The glass, fashioned as fruit, was part of a handsome light piece. Dale Chihuly popped into mind -- that is, until my sex festival escort explained the bananas were, ah, symbolic.

Walls in the exhibition hall were adorned with beautiful and provocative art, including one photograph, "Of the Deep," showing a topless woman whose torso was draped by a real octopus.

Yes, there was other stuff on display -- stuff that could make a guy go, "Yikes!" Stuff I cannot mention in a family paper. Stuff featured in the catalog.

Such button-pushing creations make one empathize with folks at the skittish printing companies -- but only to a point.
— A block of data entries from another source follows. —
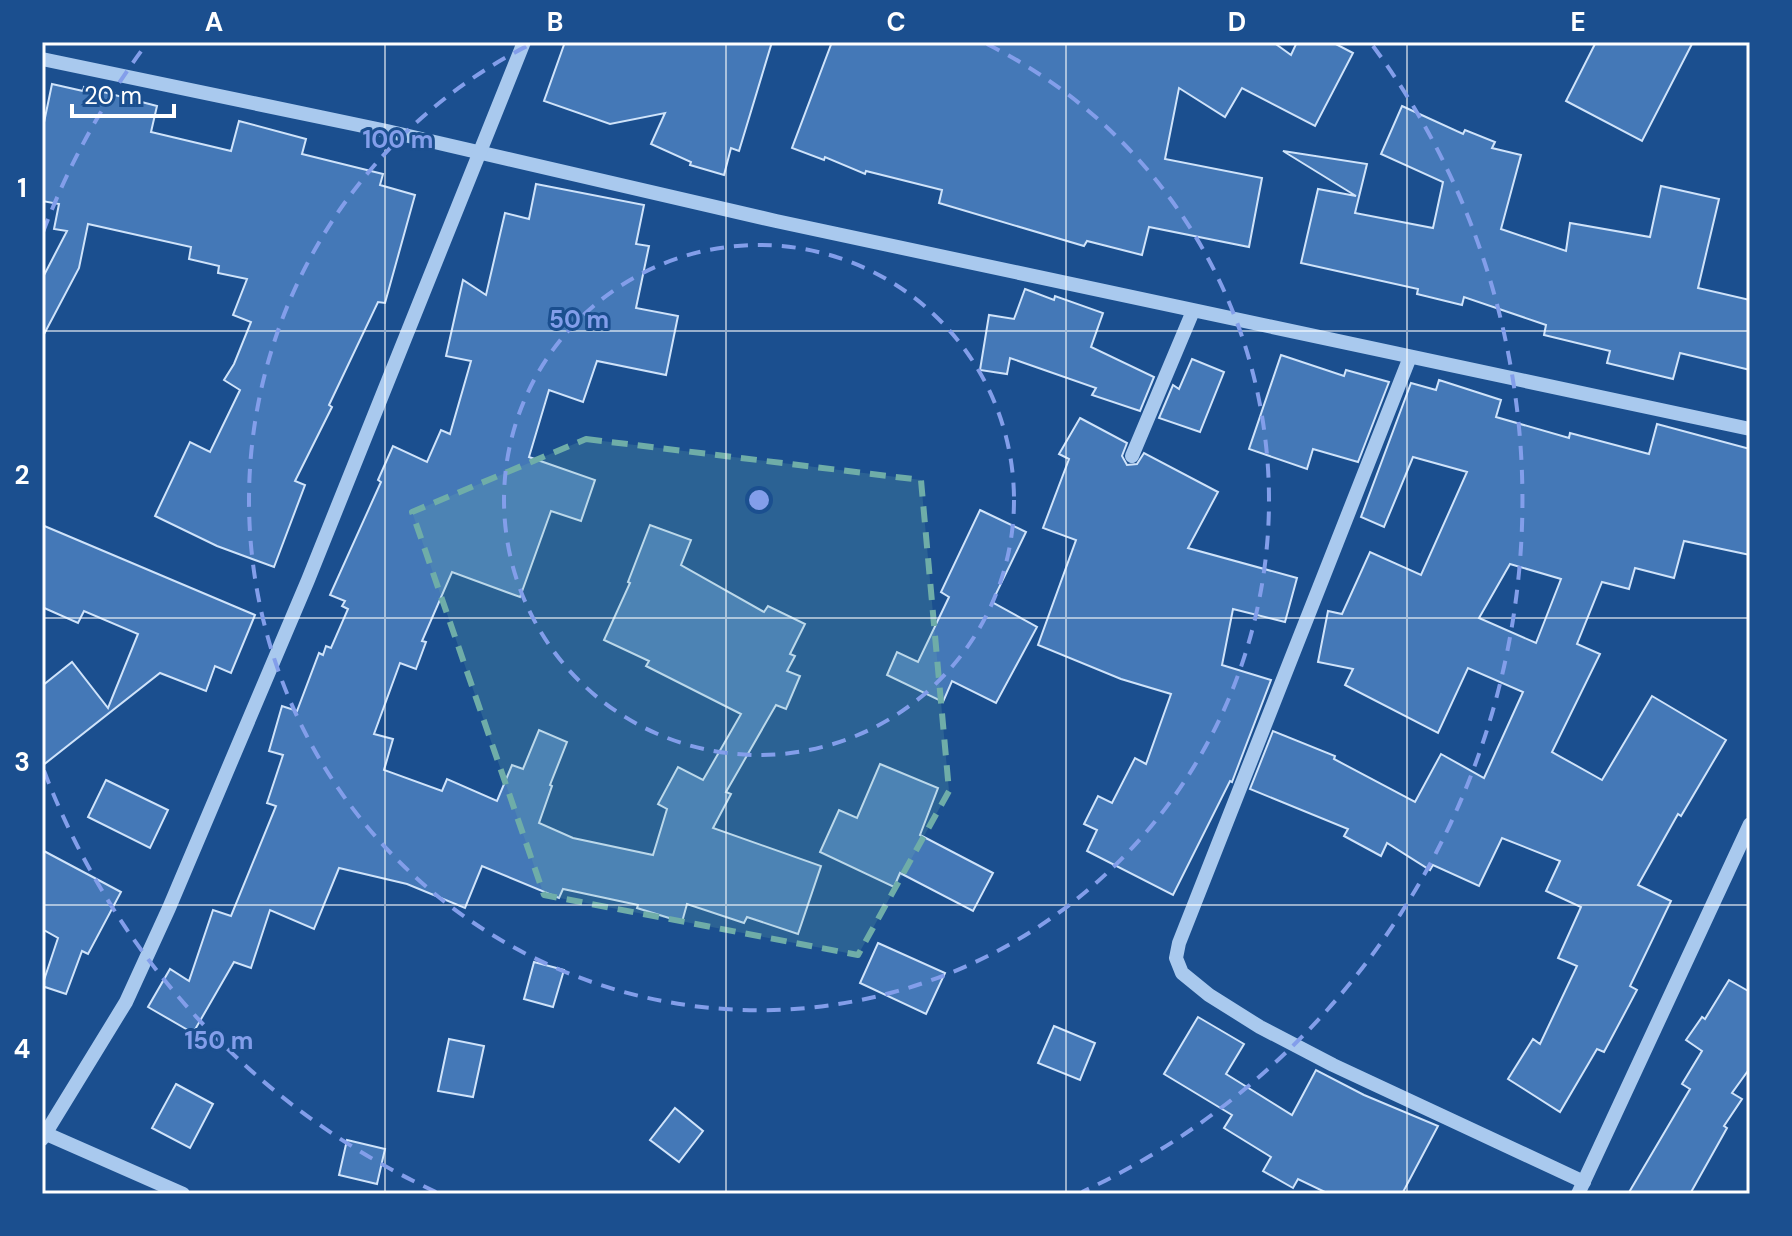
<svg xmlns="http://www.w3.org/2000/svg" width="1792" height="1236" font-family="'DM Sans',sans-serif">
<rect width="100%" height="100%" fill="#1b4f8f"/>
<g fill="#4478b7" stroke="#cfe3fa" stroke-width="2" fill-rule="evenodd">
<polygon points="565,42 772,42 739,151 731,148 724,175 690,165 691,162 651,144 665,113 610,124 544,101"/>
<polygon points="832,42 1273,42 1291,55 1297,42 1332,42 1353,53 1315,126 1242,88 1225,117 1179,88 1165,159 1262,178 1249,247 1149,227 1142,255 1087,241 1084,246 939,203 942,190 866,171 865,174 825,157 824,160 792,148"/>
<polygon points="1596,42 1693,42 1642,141 1566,101"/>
<polygon points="52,84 83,91 84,87 157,106 151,132 231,151 239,121 306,139 302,154 383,174 380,185 415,195 385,303 378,302 329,405 332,407 295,481 305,485 274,567 217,546 155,516 190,442 210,452 240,390 224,380 234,364 251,322 233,315 247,279 218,273 219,266 189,259 191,247 88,224 79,268 42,338 42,279 67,231 54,229 59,204 42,201 42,132"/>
<polygon points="1402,106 1463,134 1465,130 1495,142 1492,148 1521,155 1501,229 1566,251 1570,223 1650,237 1661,186 1719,199 1698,288 1750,300 1750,370 1680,353 1673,379 1607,363 1610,351 1544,335 1546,325 1464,297 1462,305 1417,294 1418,289 1301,263 1318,189 1356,196 1283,151 1367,164 1355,213 1433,228 1443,182 1381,154"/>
<polygon points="536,184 644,205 636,244 649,246 636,308 678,316 666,375 597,361 583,402 549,390 529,457 595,480 581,521 551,511 520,597 452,572 422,641 426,642 416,669 400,663 374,734 393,739 384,770 442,791 447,779 497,801 512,765 523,769 539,730 567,742 550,785 552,786 539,823 573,838 653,855 667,809 658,804 678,767 703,780 741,714 646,666 649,661 604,640 630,583 628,582 650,525 691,540 681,565 764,612 768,606 805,624 790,654 795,656 787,671 800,676 786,709 776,705 726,792 731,794 713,828 821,866 798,934 747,917 744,923 687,904 682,922 637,908 638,905 563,889 559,898 482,866 465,908 407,884 339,868 314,929 270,910 251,968 234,962 193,1033 148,1007 170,969 189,981 213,910 231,916 276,806 267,803 283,755 269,751 282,706 297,711 319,653 323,655 326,646 331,648 348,609 342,606 345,601 330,595 381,482 378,480 393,446 427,462 441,430 450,434 471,361 446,356 463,280 486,295 505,213 529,219"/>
<polygon points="1025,289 1054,300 1055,296 1103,313 1091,347 1154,377 1140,411 1092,395 1096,388 1010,358 1007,374 980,370 989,315 1014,319"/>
<polygon points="1281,355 1344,376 1346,370 1389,382 1358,462 1313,449 1307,469 1249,449"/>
<polygon points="1192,359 1224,372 1200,432 1159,418 1173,385 1179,389"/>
<path d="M1439,380L1501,400L1496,417L1569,438L1570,433L1649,454L1657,424L1750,449V555L1684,541L1674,578L1635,568L1629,589L1602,582L1577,644L1600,654L1552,752L1602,780L1652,696L1726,740L1681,816L1678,814L1638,885L1671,901L1630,986L1637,990L1604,1052L1597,1049L1560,1112L1508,1079L1533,1039L1540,1044L1577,966L1558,958L1581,907L1546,891L1560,861L1502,838L1479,886L1433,865L1430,870L1387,843L1381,856L1344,836L1348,829L1250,789L1273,731L1335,756L1334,759L1415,802L1441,754L1484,778L1523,692L1468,668L1438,733L1345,685L1353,669L1318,662L1328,611L1342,614L1370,552L1421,575L1467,472L1413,457L1384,527L1361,517L1411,383L1436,390ZM1510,564L1561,579L1536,643L1479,618Z"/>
<polygon points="1080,418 1127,443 1122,456 1127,465 1137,464 1144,453 1218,492 1188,548 1297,578 1285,622 1233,609 1222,665 1271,680 1232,782 1230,781 1173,895 1087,851 1097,830 1084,824 1098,796 1112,803 1135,758 1146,764 1171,694 1121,679 1038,645 1076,540 1043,528 1069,459 1059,454"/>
<polygon points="980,510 1026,532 992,602 1037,627 996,703 952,681 943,702 887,675 897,652 918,662 949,597 941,592"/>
<polygon points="42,525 255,615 231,673 215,666 206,691 160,673 42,766 42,686 72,662 108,708 138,634 84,611 78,623 42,607"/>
<polygon points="880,764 938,788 920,835 993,873 973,911 900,873 894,887 820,852 839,810 857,818"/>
<polygon points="106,780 168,810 150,848 88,817"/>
<polygon points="42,850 121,892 88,954 82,951 66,994 42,986 58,938 42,929"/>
<polygon points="878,943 945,973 926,1014 860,983"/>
<polygon points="534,962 564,970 553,1007 524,999"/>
<polygon points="1729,980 1750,992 1750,1068 1732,1093 1742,1099 1724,1126 1727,1128 1690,1194 1628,1194 1690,1089 1682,1084 1702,1051 1686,1040 1702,1017 1705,1019"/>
<polygon points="1198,1017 1244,1044 1226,1074 1292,1115 1316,1070 1364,1095 1438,1126 1402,1194 1329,1194 1298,1179 1293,1188 1263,1171 1271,1157 1224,1128 1232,1115 1164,1074"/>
<polygon points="1054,1026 1095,1043 1080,1080 1038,1063"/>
<polygon points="449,1039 484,1046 473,1097 438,1091"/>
<polygon points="176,1084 213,1104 190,1148 152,1128"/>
<polygon points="675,1108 703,1131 679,1162 650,1140"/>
<polygon points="347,1140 385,1149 377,1184 339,1175"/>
</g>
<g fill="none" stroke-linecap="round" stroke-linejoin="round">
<g stroke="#a9c9ee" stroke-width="14">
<polyline points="42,59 387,131 776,221 1750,429"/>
<polyline points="1410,357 1179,943 1176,958 1182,973 1209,995 1260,1027 1333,1065 1584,1182"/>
<polyline points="1132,456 1193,311"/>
<polyline points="42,1132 183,1194"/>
<polyline points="42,1139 126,1002 169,908 308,580 524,42"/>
<polyline points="1578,1194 1750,824"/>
</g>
</g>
<path fill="#6fada8" fill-opacity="0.2" stroke="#6fada8" stroke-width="6" stroke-dasharray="16 10" stroke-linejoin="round" d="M586,439L921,480L949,791L858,955L544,895L412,512Z"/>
<path fill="none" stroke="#fff" stroke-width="2" stroke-opacity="0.55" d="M385,42V1194M726,42V1194M1066,42V1194M1407,42V1194M42,331H1750M42,618H1750M42,905H1750"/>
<g fill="none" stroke="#839eea" stroke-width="4" stroke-dasharray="14 10">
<circle cx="759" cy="500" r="255"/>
<path d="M987 44A510 510 0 1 1 531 44"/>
<path d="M436 1192A764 764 0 0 1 43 768M43 232A764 764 0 0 1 145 46M1373 46A764 764 0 0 1 1082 1192"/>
</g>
<circle cx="759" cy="500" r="12" fill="#839eea" stroke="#1b4f8f" stroke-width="4"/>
<g font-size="24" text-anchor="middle" font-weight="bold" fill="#839eea" stroke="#1b4f8f" stroke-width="6" stroke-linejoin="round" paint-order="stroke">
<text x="398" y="148">100 m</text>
<text x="579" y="328">50 m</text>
<text x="219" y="1049">150 m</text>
</g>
<rect width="1792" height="1236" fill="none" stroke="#1b4f8f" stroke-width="88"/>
<path d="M72 104v12h102v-12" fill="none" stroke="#ffffff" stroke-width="4"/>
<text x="84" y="104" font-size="24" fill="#ffffff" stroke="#1b4f8f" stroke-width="6" paint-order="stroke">20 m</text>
<rect x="44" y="44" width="1704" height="1148" fill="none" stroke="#fff" stroke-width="3"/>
<g font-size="26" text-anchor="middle" font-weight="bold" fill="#fff">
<text x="214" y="31">A</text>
<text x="555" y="31">B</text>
<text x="896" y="31">C</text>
<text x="1237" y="31">D</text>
<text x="1578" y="31">E</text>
<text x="22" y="197">1</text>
<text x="22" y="484">2</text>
<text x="22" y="771">3</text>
<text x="22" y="1058">4</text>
</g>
</svg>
Not all the art in the catalog or in the exhibit is guaranteed to offend, unless you think of the unclothed human body that way.

Taking in the display as a whole made me think: Isn't the goal of artistic expression to provoke thought and spark dialogue, even if some of the art makes some people uncomfortable?

Festival organizers call the display art.

Critics may think of it as porn.

To me, the only obscene thing in full view is the degree to which some people get in a twist over anything remotely sexual.

Before I left the building, I had one question: Which brave Seattle company dared to print the catalogs? Lips remain sealed -- and with good reason.

It turns out the company wants to be anonymous because it has ties to big bread-and-butter, conservative clients, including church groups that might take offense.

Say amen to the company for at least stepping up wholly.